Print the part of the open letter to Chuck Todd below that starts with "Person after person" and goes on through "did not break.".

Extracted text:
┌────────

Thursday, January 22, 2015

An Open Letter to Chuck Todd

Dear Mr. Todd,

After 6 years of watching President Obama from the vantage point of the White House Press room, you decided that he was "The Stranger."

In contrast to your conclusions, I'd like to offer a couple of examples of people who have watched/experienced him from a different perspective.

First of all, Joshua Dubois described how the President interacted with family members of those who had been killed at Sandy Hook School in Newtown. In other words, at the most profound moment of loss they're likely to experience in their lives.
Person after person received an engulfing hug from our commander in chief. He’d say, “Tell me about your son. . . . Tell me about your daughter,” and then hold pictures of the lost beloved as their parents described favorite foods, television shows, and the sound of their laughter. For the younger siblings of those who had passed away—many of them two, three, or four years old, too young to understand it all—the president would grab them and toss them, laughing, up into the air, and then hand them a box of White House M&M’s, which were always kept close at hand. In each room, I saw his eyes water, but he did not break.

└────────

Items from a dataset:

┌────────

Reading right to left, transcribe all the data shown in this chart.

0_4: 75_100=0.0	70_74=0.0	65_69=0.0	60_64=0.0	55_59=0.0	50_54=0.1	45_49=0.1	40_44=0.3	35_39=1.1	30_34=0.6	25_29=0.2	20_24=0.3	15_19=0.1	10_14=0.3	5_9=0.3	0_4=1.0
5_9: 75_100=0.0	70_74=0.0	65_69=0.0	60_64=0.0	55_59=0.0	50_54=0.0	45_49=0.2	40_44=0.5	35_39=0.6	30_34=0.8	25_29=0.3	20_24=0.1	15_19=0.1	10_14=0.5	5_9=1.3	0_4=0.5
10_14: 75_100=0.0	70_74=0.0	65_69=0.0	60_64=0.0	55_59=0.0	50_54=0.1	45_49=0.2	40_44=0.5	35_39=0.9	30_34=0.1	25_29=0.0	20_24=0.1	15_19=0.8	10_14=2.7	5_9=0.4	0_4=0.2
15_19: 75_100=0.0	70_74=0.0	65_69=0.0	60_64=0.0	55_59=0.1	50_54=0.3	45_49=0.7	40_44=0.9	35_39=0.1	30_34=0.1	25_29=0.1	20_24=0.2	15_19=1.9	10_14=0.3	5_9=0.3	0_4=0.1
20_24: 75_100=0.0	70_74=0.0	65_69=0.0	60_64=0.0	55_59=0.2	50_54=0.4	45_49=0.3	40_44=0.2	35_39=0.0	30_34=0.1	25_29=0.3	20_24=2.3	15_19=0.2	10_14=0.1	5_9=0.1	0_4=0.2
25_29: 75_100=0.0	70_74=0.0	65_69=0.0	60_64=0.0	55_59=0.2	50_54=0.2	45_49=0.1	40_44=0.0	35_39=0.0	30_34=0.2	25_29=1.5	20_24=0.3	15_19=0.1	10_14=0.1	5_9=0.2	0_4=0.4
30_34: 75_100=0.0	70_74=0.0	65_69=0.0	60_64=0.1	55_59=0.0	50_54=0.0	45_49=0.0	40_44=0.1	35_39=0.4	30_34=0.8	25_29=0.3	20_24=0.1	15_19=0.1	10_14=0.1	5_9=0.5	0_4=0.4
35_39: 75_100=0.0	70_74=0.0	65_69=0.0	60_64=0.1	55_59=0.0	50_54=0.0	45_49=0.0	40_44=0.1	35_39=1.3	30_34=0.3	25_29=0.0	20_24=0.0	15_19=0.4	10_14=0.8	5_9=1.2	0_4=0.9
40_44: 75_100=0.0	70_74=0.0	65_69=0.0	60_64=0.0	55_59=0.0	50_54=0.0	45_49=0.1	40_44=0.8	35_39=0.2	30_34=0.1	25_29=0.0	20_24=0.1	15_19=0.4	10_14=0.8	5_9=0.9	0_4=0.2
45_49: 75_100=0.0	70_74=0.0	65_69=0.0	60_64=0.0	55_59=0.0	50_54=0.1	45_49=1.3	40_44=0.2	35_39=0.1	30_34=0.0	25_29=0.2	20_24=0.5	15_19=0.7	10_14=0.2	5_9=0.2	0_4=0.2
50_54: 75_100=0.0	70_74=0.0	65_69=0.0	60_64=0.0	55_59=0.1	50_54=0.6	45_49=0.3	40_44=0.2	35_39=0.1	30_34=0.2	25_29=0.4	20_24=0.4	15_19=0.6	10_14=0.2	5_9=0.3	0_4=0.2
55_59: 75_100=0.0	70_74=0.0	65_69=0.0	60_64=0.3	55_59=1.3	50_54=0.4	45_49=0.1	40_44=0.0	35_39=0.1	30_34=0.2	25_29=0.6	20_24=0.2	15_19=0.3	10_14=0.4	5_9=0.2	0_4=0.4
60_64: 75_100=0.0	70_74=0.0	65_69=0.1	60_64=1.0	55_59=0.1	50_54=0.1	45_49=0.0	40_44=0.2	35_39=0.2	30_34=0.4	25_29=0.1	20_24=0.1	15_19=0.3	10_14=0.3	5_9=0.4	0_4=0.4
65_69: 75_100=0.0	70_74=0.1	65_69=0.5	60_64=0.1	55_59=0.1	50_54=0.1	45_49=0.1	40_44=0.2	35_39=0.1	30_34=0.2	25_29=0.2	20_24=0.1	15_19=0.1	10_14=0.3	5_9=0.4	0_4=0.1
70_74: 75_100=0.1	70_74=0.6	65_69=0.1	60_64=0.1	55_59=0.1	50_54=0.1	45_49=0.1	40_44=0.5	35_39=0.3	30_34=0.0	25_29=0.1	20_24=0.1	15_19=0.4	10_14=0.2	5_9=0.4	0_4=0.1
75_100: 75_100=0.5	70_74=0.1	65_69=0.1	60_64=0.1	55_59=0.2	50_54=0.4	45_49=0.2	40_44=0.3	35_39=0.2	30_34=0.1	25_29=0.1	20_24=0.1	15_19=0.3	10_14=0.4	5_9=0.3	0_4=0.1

└────────

Solution for this problem:
Person after person received an engulfing hug from our commander in chief. He’d say, “Tell me about your son. . . . Tell me about your daughter,” and then hold pictures of the lost beloved as their parents described favorite foods, television shows, and the sound of their laughter. For the younger siblings of those who had passed away—many of them two, three, or four years old, too young to understand it all—the president would grab them and toss them, laughing, up into the air, and then hand them a box of White House M&M’s, which were always kept close at hand. In each room, I saw his eyes water, but he did not break.